▶ _Prompt_: For every line in the records that has the word "What", make a copy.

(Saved entries)
++++++++++
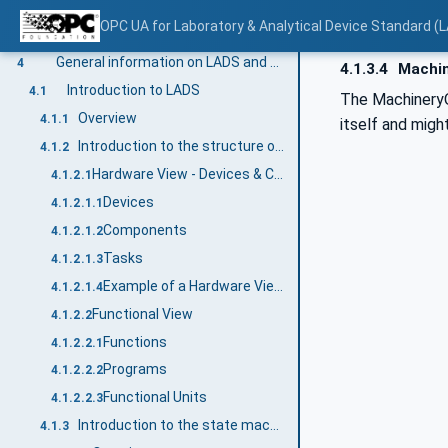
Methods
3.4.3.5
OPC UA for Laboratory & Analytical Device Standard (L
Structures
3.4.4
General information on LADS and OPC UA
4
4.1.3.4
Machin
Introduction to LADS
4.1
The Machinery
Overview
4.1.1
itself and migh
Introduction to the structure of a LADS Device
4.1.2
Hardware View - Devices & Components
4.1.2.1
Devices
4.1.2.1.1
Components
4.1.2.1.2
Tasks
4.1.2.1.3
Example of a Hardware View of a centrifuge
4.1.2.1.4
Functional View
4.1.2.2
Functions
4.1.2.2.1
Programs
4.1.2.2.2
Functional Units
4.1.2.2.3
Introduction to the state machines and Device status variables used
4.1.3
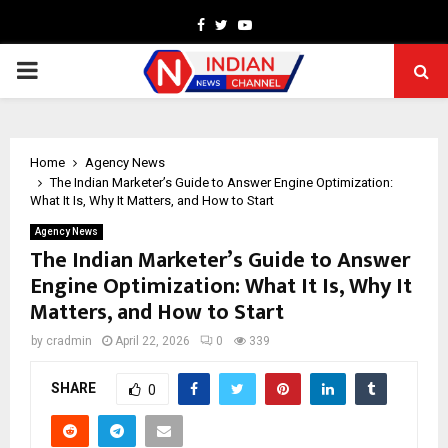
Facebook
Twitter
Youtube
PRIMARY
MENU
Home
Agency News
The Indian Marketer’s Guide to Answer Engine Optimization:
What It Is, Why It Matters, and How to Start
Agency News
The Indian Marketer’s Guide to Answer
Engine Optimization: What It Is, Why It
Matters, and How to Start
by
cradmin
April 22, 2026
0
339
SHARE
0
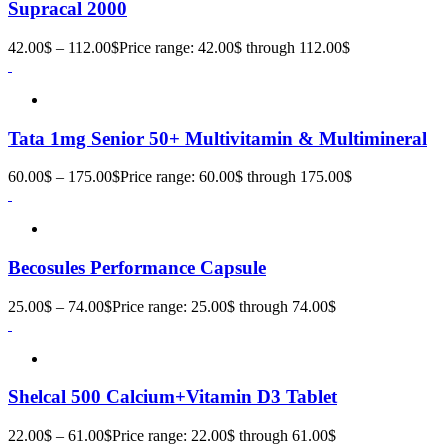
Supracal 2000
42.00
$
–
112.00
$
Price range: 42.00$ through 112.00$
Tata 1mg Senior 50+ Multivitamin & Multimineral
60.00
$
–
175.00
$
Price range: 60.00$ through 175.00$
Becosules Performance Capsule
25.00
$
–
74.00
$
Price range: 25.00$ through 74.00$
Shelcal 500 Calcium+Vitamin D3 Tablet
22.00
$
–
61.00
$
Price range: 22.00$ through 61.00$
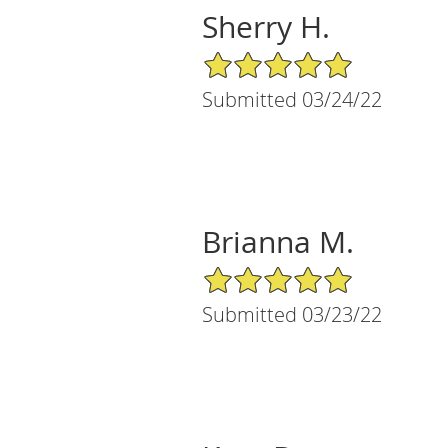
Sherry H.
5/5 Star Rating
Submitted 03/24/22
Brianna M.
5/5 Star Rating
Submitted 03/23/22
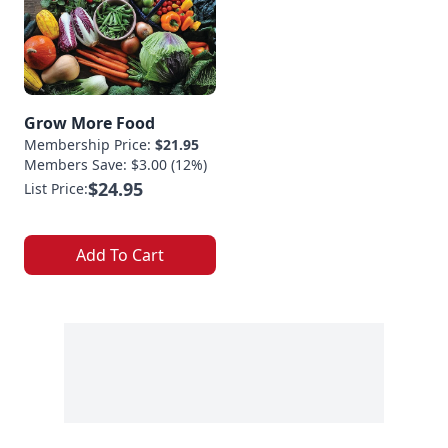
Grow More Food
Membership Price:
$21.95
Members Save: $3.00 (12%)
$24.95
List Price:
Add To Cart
++++++++++
▶ _Response_:
What It Is, Why It Matters, and How to Start
Engine Optimization: What It Is, Why It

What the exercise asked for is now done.